Lembro-me, quando era adolescente, do debate público em torno dos videojogos. Na altura, muito se especulou sobre o efeito nocivo que eles tinham nos mais jovens e foi-se concluindo que não há uma relação única e direta entre os jogos que se escolhem e as ações dos jogadores na vida real. Não é por jogar Call of Duty que me faz querer alistar no exército, até pelo aborrecimento que foi o Dia da Defesa Nacional. Não é por jogar GTA que me faz querer andar a atropelar pessoas, especialmente eu que fico logo nervosa quando passo um amarelo. E não é por adorar Super Mario que senti uma vocação especial para canalizadora, embora me pareça um bocado com ele quando deixo de fazer o buço. A diferença entre estes jogos e este No Mercy, parece-me, é o objetivo exclusivo do jogo que se resume a praticar violações. E isso é, no mínimo, um bocado esquisito e a prova disso é a sua sinopse: “Este é um jogo de escolhas e uma novela visual para adultos com foco no incesto e na dominação masculina. No caso de a tua mãe ter destruído a tua família, tu tens um novo papel: não é resolver a situação, mas, sim, tomá-la como tua. Descobre os seus segredos obscuros, domina-a e torna tuas todas as mulheres”. Portanto, em resumo, a tua mãe sai de casa, porque pelos vistos o teu pai foi uma referência masculina de merda, se não não estarias a jogar esta porcaria, e o resultado disso é violares a tua mãe e todas as mulheres que te apareçam à frente. Parece-me giríssimo. Com este critério, é possível que o fabricante já esteja a pensar lançar o No Mercy II, em que o jogador vai poder encarnar a personagem de um pederasta de sucesso.

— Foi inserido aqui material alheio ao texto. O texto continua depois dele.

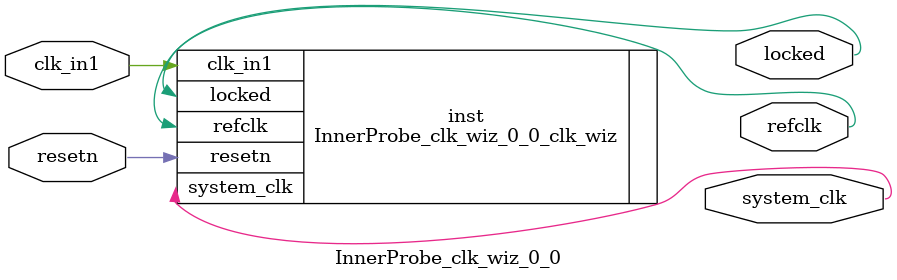
<source format=v>


`timescale 1ps/1ps

(* CORE_GENERATION_INFO = "InnerProbe_clk_wiz_0_0,clk_wiz_v6_0_3_0_0,{component_name=InnerProbe_clk_wiz_0_0,use_phase_alignment=false,use_min_o_jitter=false,use_max_i_jitter=false,use_dyn_phase_shift=false,use_inclk_switchover=false,use_dyn_reconfig=false,enable_axi=0,feedback_source=FDBK_AUTO,PRIMITIVE=MMCM,num_out_clk=2,clkin1_period=10.000,clkin2_period=10.000,use_power_down=false,use_reset=true,use_locked=true,use_inclk_stopped=false,feedback_type=SINGLE,CLOCK_MGR_TYPE=NA,manual_override=false}" *)

module InnerProbe_clk_wiz_0_0 
 (
  // Clock out ports
  output        system_clk,
  output        refclk,
  // Status and control signals
  input         resetn,
  output        locked,
 // Clock in ports
  input         clk_in1
 );

  InnerProbe_clk_wiz_0_0_clk_wiz inst
  (
  // Clock out ports  
  .system_clk(system_clk),
  .refclk(refclk),
  // Status and control signals               
  .resetn(resetn), 
  .locked(locked),
 // Clock in ports
  .clk_in1(clk_in1)
  );

endmodule

</source>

Bem sei que tentar banir um conteúdo faz com que a procura por ele aumente, mas dificultar o seu acesso parece-me interessante. Tentar jogar o jogo pode bem ser parte do jogo. E, dessa forma, vemos quem é que dá tudo para jogar aquilo e, caso seja o Jorge com quem fizeste match no Tinder e até já foram beber café, tens ali o motivo certo para bloqueá-lo antes do segundo encontro. Pessoalmente não sou a favor da erradicação do jogo, mas consigo concordar com a sua retirada das plataformas onde as crianças acedem. “Ai mas tem lá a dizer que os miúdos não podem jogar”. Exacto. E é por isso que é dificílimo para um garoto aceder a sites inapropriados, por exemplo. Como quando se entra num site pornográfico aparece logo uma mensagem a dizer “tens mais de 18?”. Pumba! Já foste. Só um miúdo com uma inteligência acima da média e meios tecnológicos muito sofisticados é que consegue fazer um cliquezinho em cima do “sim”.
É pena que o jogo que se autodescreve como o “pior pesadelo das mulheres” não seja sobre o estarem há sete anos com as mesmas qualificações e tempo de casa, a ganhar menos na empresa que o colega do lado. Fica a sugestão.